Paper and panel proposals must be submitted to lesmotsdugenre@gmail.com by September 1, 2025. We particularly welcome proposals addressing (but not limited to) the following themes:
- The conceptual consequences of defining a term in gender theory
- Linguistic imperialism and decolonial or postcolonial approaches to gender theory
- The impact of cultural or linguistic transfer on a gender-related concept, or proposals for alternative translations
- The definition and circulation of feminist/queer terms emerging from non-Western cultures
- Approaches to or analyses of the linguistic translation of a feminist or queer work
- Disciplinary shifts in the meaning or usage of gender-related terms
- Genealogies of concepts, figures, or imaginaries of gender (non-linear temporalities)

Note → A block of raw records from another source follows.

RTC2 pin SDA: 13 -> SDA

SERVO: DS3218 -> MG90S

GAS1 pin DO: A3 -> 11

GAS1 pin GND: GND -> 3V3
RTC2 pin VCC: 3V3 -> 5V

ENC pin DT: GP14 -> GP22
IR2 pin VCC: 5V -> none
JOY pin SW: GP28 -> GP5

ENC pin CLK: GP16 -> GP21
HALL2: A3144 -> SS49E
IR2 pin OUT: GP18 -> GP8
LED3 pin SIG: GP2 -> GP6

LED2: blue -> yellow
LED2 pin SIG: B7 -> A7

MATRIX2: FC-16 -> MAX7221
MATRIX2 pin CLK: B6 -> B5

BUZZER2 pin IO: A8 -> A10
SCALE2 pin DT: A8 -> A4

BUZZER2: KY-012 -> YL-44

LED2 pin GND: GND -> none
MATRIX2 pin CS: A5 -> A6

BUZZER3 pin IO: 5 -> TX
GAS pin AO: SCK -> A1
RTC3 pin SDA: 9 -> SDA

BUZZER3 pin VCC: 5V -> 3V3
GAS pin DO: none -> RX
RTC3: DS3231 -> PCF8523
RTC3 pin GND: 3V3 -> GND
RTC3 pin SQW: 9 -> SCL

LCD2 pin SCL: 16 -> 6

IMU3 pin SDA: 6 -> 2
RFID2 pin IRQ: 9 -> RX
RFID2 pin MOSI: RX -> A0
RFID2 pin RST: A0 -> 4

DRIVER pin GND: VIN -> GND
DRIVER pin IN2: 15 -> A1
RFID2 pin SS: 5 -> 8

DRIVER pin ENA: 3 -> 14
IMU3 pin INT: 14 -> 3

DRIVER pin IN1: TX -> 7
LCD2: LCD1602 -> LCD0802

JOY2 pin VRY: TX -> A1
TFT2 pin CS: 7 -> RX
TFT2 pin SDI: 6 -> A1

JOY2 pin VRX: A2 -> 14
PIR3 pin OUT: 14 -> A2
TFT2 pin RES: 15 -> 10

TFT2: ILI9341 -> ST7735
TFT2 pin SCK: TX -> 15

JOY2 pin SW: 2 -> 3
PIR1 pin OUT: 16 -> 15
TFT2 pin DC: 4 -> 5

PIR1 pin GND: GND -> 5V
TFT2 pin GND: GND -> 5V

We also encourage proposals for interdisciplinary, interlinguistic, or intercultural panels (3 or 4 participants) organized around a single term or concept. In such sessions, individual presentations need not all address the term’s circulation directly; the panel as a whole will be expected to address this dimension.
While presentations can be in either of the three languages (French, English or Spanish), discussions will happen in French.
The conference will be held at the Université du Québec à Trois-Rivières from May 21 to 23, 2026.
This event is organized in partnership with the Dictionary of Gender in Translation. A selection of papers will be considered for publication in this online volume.